Antiviral efficacy of 7-deaza-2′-CMA in a mouse model of lethal WNV infection.
Based on the results showing 7-deaza-2′-CMA strongly inhibited WNV replication in vitro, we used this nucleoside to demonstrate its anti-WNV effect in a mouse model of WNV infection (Fig. 3A). WNV strain Eg-101 exhibits low pathogenicity in adult mice (28); therefore, WNV strain 13-104 was used in the in vivo experiments. BALB/c mice infected subcutaneously with a lethal dose of strain 13-104 (103 PFU/mouse) exhibited characteristic clinical signs of infection, such as ruffled fur, hunched posture, tremor, and paralysis of the limbs, within days 7 to 12 days p.i., with the majority of mice requiring euthanasia (Fig. 3B and C). The infection was accompanied by a rapid loss of body weight starting 7 days p.i., with a loss of more than 20% by 12 days p.i. (Fig. 3D). The mortality rate was 95% to 100% with a mean survival time of 10.5 ± 1.9 days (Fig. 2B). Viable virus was detected in the brains of WNV-infected mice 10 days p.i., which was characterized by a mean viral titer of 3.87 × 104 PFU/ml (Fig. 3E).
FIG 3.
7-Deaza-2′-CMA is effective at treating lethal West Nile virus (WNV) infection in a mouse model. (A) The design of the in vivo antiviral experiment. (B) Groups of adult BALB/c mice were infected with a lethal dose of WNV (strain 13-104) and treated twice daily with intraperitoneal 25 mg/kg 7-deaza-2′-CMA or saline (mock treatment) at the indicated times after WNV infection. Survival rates were monitored daily for 28 days. (C) Disease signs were scored as follows: 0, no signs; 1, ruffled fur; 2, slowing of activity or hunched posture; 3, asthenia or mild paralysis; 4, lethargy, tremor, or complete paralysis of the limbs; 5, death. (D) Changes in body weight within a 28-day experimental period. Points indicate the mean body weight values of ten mice, and the error bars indicate the standard errors of the means. (E) Groups of adult BALB/c mice were infected with a lethal dose of WNV and treated with 7-deaza-2′-CMA or saline. On day 10 postinfection, which corresponds to advanced brain infection, the brains of mice were collected and homogenized and the viral titers determined by plaque assay. *, P < 0.05; ***, P < 0.001; ****, P < 0.0001.
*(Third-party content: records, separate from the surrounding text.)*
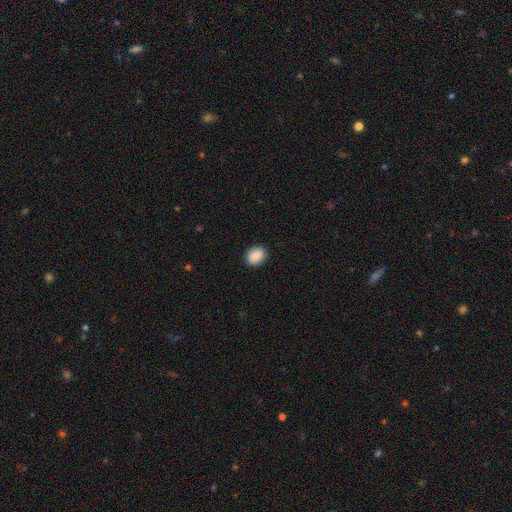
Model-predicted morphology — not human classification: Smooth or featured?
  - smooth: 86% *
  - star or artifact: 8%
  - featured or disk: 7%
How rounded?
  - round: 57% *
  - in between: 42%
  - cigar-shaped: 1%
Merging?
  - none: 88% *
  - minor disturbance: 9%
  - major disturbance: 2%
  - merger: 1%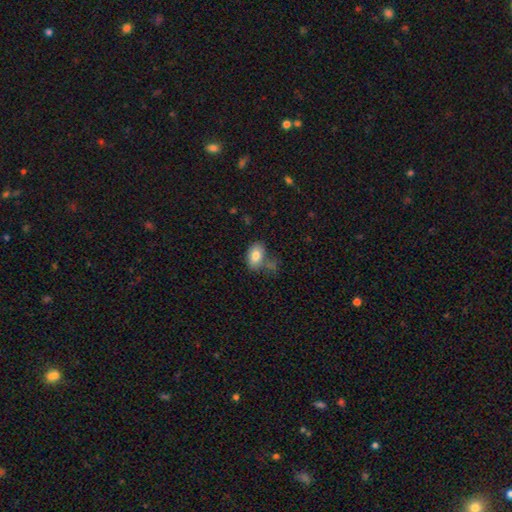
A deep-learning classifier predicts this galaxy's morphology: Overall: smooth (81%). How rounded: in between (89%). Merging: none (59%; minor disturbance 20%).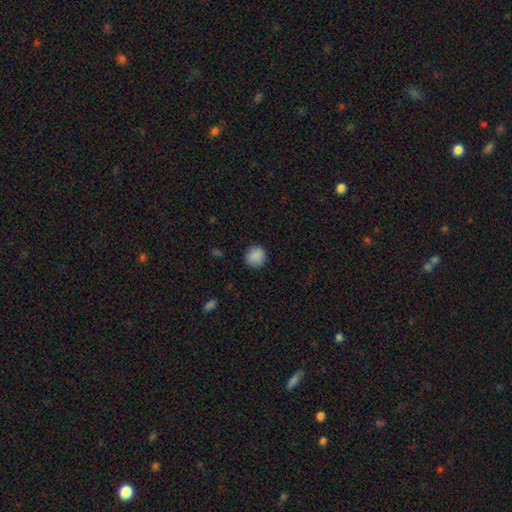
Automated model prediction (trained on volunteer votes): Smooth or featured? Predicted: smooth (p=0.88). How rounded? Predicted: round (p=0.88). Merging? Predicted: none (p=0.86).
Treatment with 25 mg/kg of 7-deaza-2′-CMA twice a day, initiated at the time of virus inoculation and ceased 19 days p.i., resulted in a 100% survival rate (P < 0.0001) among WNV-infected mice (Fig. 3B). Nine of ten animals exhibited no clinical signs during the entire 28-day monitoring period; in one mouse, we observed slightly bristled fur and slowing activity between 13 and 20 days p.i (Fig. 3C). WNV-infected 7-deaza-2′-CMA-treated mice had a slight loss of body weight (8.2%) by 17 days p.i.; the weight began to increase again after 18 days p.i. (Fig. 3D). No viable virus was demonstrated in the brains of WNV-infected compound-treated mice 10 days p.i. (Fig. 3E). No apparent toxicity or other side effects were observed in mice treated with 7-deaza-2′-CMA (25 mg/kg, twice a day) throughout the treatment period.
A second study was performed to determine the therapeutic effect of treatment initiated at various times after WNV infection. A delayed start of treatment (25 mg/kg, twice daily), at 1 day p.i., resulted in a 100% survival rate (P < 0.0001) (Fig. 3B). Nine of ten animals exhibited no significant signs of disease; in one animal, slightly ruffled fur was observed between 11 and 20 days p.i. (Fig. 3C). Similarly, treatment started 3 days p.i., at the time of peak of viremia, significantly protected the infected animals from disease development and mortality (90% survival rate, P < 0.001) and substantially eliminated the appearance of signs of clinical infection (Fig. 3B and C). However, treatment initiated 8 days p.i. (i.e., when the first signs of disease appeared) was inefficient; in this group of animals, characteristic clinical signs of disease were observed within 7 to 12 days p.i. The infection was 90% lethal with a mean survival time of 11.5 ± 1.29 days (Fig. 3B and C).
DISCUSSION
WNV is a medically important emerging arbovirus able to cause serious neuroinfections in humans, against which no approved antiviral therapy is currently available. Therefore, there is an urgent medical need to develop innovative and effective small-molecule-based antivirals to treat patients with WNV infection (14). Here, we evaluated the antiviral activity and cytotoxicity of 2′-C-methyl-, 2′-O-methyl-, 3′-O-methyl-, 3′-deoxy-, and 4′-azido-modified nucleosides. These compounds were originally developed for the treatment of chronic hepatitis C (29–35), and some were later repurposed to suppress viral infections caused by tick- and mosquito-borne flaviviruses (27, 32, 33, 36–41).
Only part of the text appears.